A Photo Journal of Queer Life in Southwest Asia and North Africa

The first issue of Cold Cuts told a story about two drag queens getting ready to perform at a nightclub in Beirut. The text arrived in short snippets scattered through the pages, woven between photographs that carried the real weight. It was printed on newsprint — large-format, uncoated, deliberately impermanent — and delivered flat in a cardboard sleeve. Everything about it signalled that this was not a magazine interested in preciousness. It was interested in truth.

Created by Mohamad Abdouni, a Beirut-based photographer and filmmaker whose work has appeared in Vogue, GQ Middle East, and campaigns for Gucci and Fendi, Cold Cuts is a photo journal exploring queer culture and history in the SWANA region — Southwest Asia and North Africa. Abdouni has described it as an extension of himself: a print-based umbrella for the curiosities, affinities, and questions he wants to explore with other artists. It is his second publication, and the flexibility he lacked in his first became the founding principle of this one. The magazine has no fixed format, no locked-in theme, no commitment to staying the same from one issue to the next.

────────────────────────────────────────

Work instructions –
a: Answer these questions from the text about Cold Cuts:
(i) On what kind of paper was the first issue printed?
(ii) In which city is Mohamad Abdouni based?
(iii) Which of Abdouni's publications is Cold Cuts?
b: Please extract, word for word, the part of the text about Cold Cuts that opens with the words containing "Created by Mohamad" and closes with "to the next.".
c: Write the next few sentences of the text about the Cold Cuts photo journal, picking up after its final sentence.

Data block –
────────────────────────────────────────

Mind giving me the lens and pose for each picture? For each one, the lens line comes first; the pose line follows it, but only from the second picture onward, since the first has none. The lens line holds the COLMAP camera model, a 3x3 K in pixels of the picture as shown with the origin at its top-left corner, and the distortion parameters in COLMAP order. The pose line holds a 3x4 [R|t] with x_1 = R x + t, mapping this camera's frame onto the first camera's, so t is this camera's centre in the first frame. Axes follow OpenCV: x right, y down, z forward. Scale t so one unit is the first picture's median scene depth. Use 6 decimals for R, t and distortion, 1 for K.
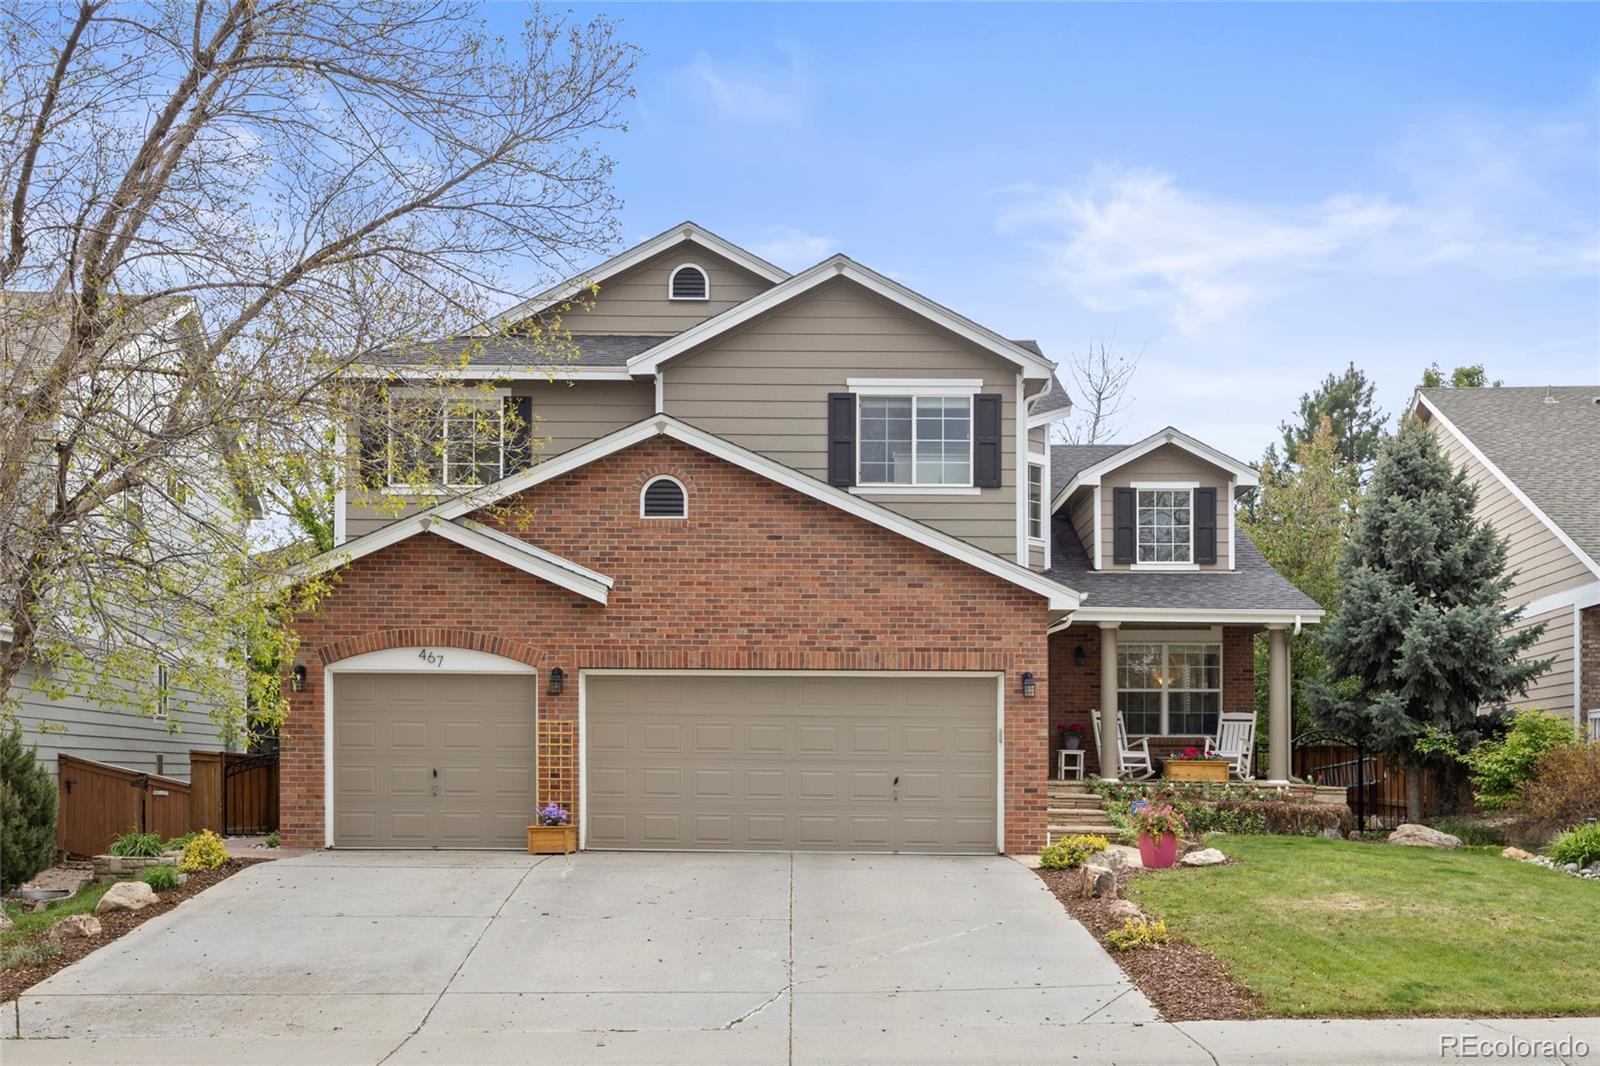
lens RADIAL K [[1560.5, 0, 806.7], [0, 1560.5, 536.3], [0, 0, 1]] dist [-0.009892, 0.000000]
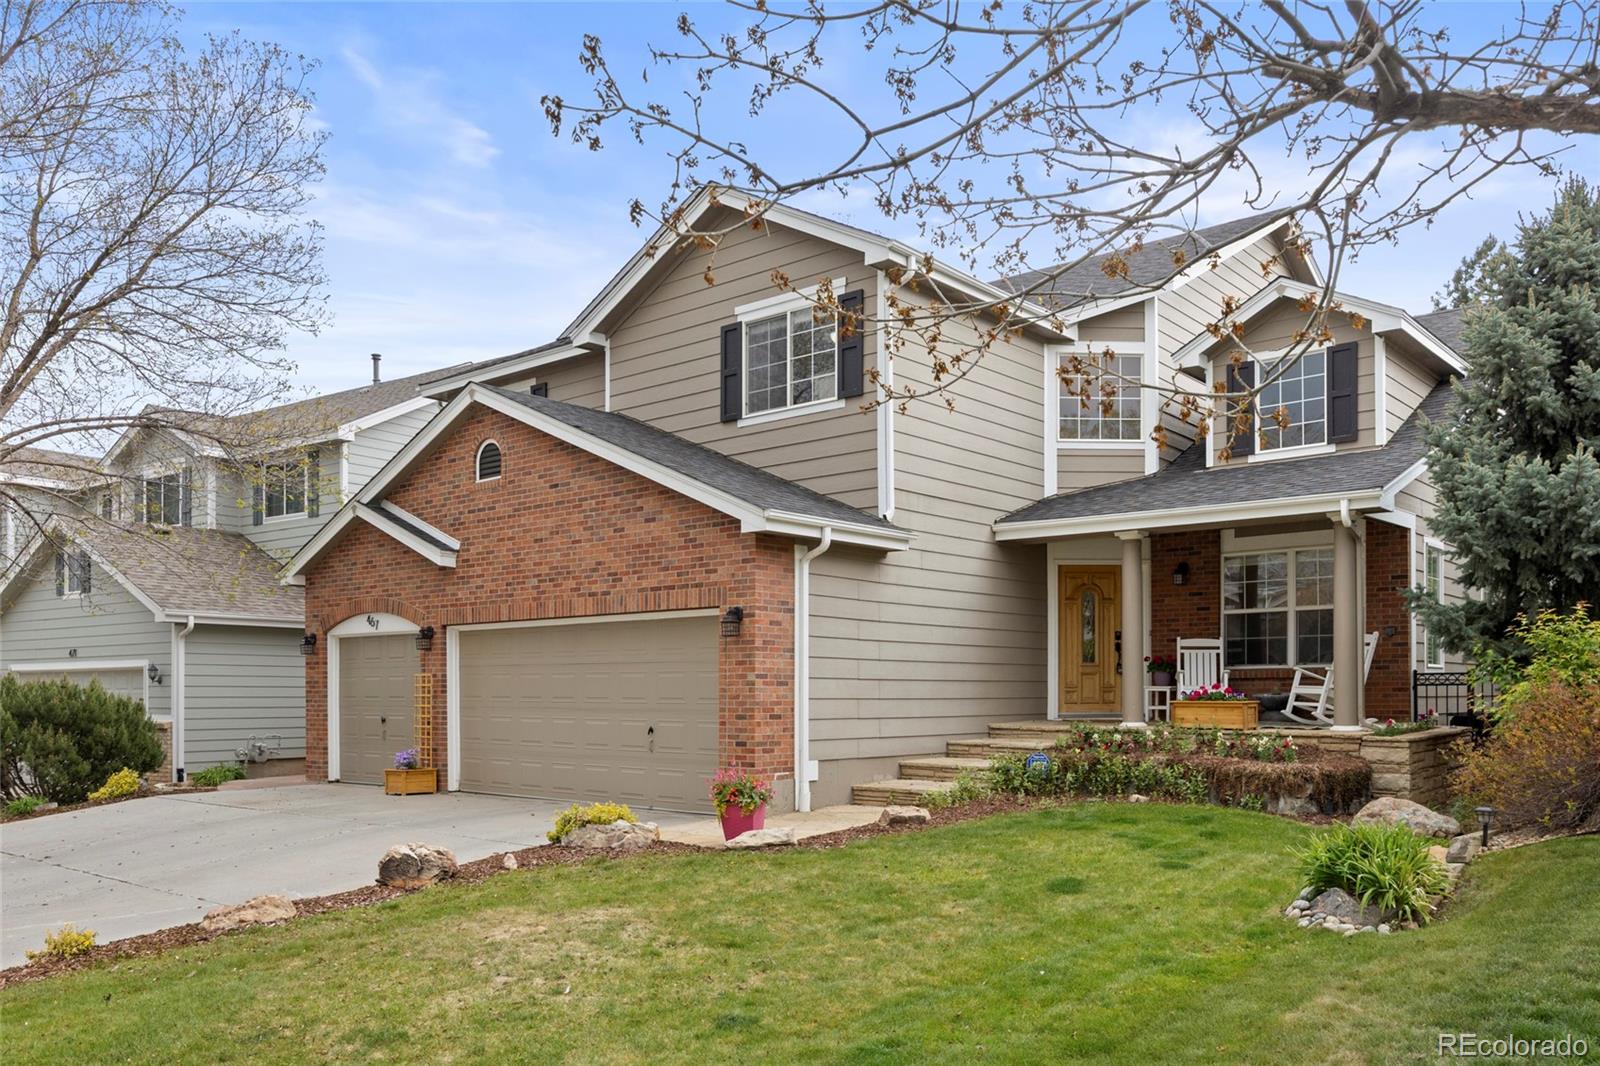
lens RADIAL K [[1252.8, 0, 792.4], [0, 1252.8, 537.5], [0, 0, 1]] dist [-0.008818, -0.001300]
pose [[0.761846, -0.090135, -0.641457, 0.537446], [0.106079, 0.994263, -0.013723, 0.053709], [0.639014, -0.057591, 0.767036, 0.427280]]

────────────────────────────────────────

Answers for each item –
a:
(i) Newsprint
(ii) Beirut
(iii) His second

b:
Created by Mohamad Abdouni, a Beirut-based photographer and filmmaker whose work has appeared in Vogue, GQ Middle East, and campaigns for Gucci and Fendi, Cold Cuts is a photo journal exploring queer culture and history in the SWANA region — Southwest Asia and North Africa. Abdouni has described it as an extension of himself: a print-based umbrella for the curiosities, affinities, and questions he wants to explore with other artists. It is his second publication, and the flexibility he lacked in his first became the founding principle of this one. The magazine has no fixed format, no locked-in theme, no commitment to staying the same from one issue to the next.

c:
That openness led to the project’s most ambitious undertaking: Treat Me Like Your Mother: Trans Histories From Beirut’s Forgotten Past, a special edition built from years of conversations with trans elders in Lebanon. The interviews are candid, funny, and devastating — full of stories about medals thrown at drag queens, nightclub stages in wartime, and the quiet indignities of a city that forgot its own history. The project premiered at IDFA in November 2025 and was exhibited at the Lyon Biennale. Abdouni has said that these women taught him more about his own gender and comfort in his body than any contemporary political discourse ever did.

Distributed through Stack Magazines in London and stocked at Dazed Newsagents among other outlets, Cold Cuts reaches an international audience, but its heart stays in Beirut. The newsprint format, the flat delivery, the refusal to be precious about materials — all of it mirrors the magazine’s editorial stance: that the stories it tells are too urgent and too human to be trapped behind a glossy cover. A free PDF of Treat Me Like Your Mother is available on the website, because some things matter more than sales.